▸ **REQUIRED ACTION**:
The exercise calls for a faithful copy of all the data.

GIVEN INFORMATION Start Marker

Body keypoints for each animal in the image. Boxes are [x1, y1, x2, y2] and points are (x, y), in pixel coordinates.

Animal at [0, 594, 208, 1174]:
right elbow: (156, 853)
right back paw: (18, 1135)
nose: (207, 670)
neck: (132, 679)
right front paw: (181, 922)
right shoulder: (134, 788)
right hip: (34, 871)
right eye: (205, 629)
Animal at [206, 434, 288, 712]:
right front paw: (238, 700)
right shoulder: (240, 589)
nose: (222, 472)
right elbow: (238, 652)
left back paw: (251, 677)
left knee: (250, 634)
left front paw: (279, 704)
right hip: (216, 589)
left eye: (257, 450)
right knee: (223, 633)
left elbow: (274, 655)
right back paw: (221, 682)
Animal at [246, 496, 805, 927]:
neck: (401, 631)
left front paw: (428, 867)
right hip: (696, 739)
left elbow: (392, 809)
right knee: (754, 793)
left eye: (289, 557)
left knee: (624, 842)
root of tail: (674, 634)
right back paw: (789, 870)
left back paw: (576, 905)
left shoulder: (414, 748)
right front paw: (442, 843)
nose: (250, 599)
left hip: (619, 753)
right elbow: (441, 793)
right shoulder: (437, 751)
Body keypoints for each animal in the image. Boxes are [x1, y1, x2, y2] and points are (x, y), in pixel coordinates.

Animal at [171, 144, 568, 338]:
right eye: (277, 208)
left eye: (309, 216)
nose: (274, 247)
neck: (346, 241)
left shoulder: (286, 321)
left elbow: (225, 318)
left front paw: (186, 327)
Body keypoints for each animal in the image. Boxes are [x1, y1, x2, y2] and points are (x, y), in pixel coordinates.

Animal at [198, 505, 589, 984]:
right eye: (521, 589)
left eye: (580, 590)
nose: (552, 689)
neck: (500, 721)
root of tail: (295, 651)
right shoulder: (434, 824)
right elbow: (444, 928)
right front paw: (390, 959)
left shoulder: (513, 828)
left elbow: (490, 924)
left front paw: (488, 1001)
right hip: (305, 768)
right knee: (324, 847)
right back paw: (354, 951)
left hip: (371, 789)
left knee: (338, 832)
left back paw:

GIVEN INFORMATION End Marker

▸ **SOLUTION FOR THIS TASK**:
Body keypoints for each animal in the image. Boxes are [x1, y1, x2, y2] and points are (x, y), in pixel coordinates.

Animal at [0, 594, 208, 1174]:
right elbow: (156, 853)
right back paw: (18, 1135)
nose: (207, 670)
neck: (132, 679)
right front paw: (181, 922)
right shoulder: (134, 788)
right hip: (34, 871)
right eye: (205, 629)
Animal at [206, 434, 288, 712]:
right front paw: (238, 700)
right shoulder: (240, 589)
nose: (222, 472)
right elbow: (238, 652)
left back paw: (251, 677)
left knee: (250, 634)
left front paw: (279, 704)
right hip: (216, 589)
left eye: (257, 450)
right knee: (223, 633)
left elbow: (274, 655)
right back paw: (221, 682)
Animal at [246, 496, 805, 927]:
neck: (401, 631)
left front paw: (428, 867)
right hip: (696, 739)
left elbow: (392, 809)
right knee: (754, 793)
left eye: (289, 557)
left knee: (624, 842)
root of tail: (674, 634)
right back paw: (789, 870)
left back paw: (576, 905)
left shoulder: (414, 748)
right front paw: (442, 843)
nose: (250, 599)
left hip: (619, 753)
right elbow: (441, 793)
right shoulder: (437, 751)
Body keypoints for each animal in the image. Boxes are [x1, y1, x2, y2] and points are (x, y), in pixel coordinates.

Animal at [171, 144, 568, 338]:
right eye: (277, 208)
left eye: (309, 216)
nose: (274, 247)
neck: (346, 241)
left shoulder: (286, 321)
left elbow: (225, 318)
left front paw: (186, 327)
Body keypoints for each animal in the image. Boxes are [x1, y1, x2, y2] and points are (x, y), in pixel coordinates.

Animal at [198, 505, 589, 984]:
right eye: (521, 589)
left eye: (580, 590)
nose: (552, 689)
neck: (500, 721)
root of tail: (295, 651)
right shoulder: (434, 824)
right elbow: (444, 928)
right front paw: (390, 959)
left shoulder: (513, 828)
left elbow: (490, 924)
left front paw: (488, 1001)
right hip: (305, 768)
right knee: (324, 847)
right back paw: (354, 951)
left hip: (371, 789)
left knee: (338, 832)
left back paw:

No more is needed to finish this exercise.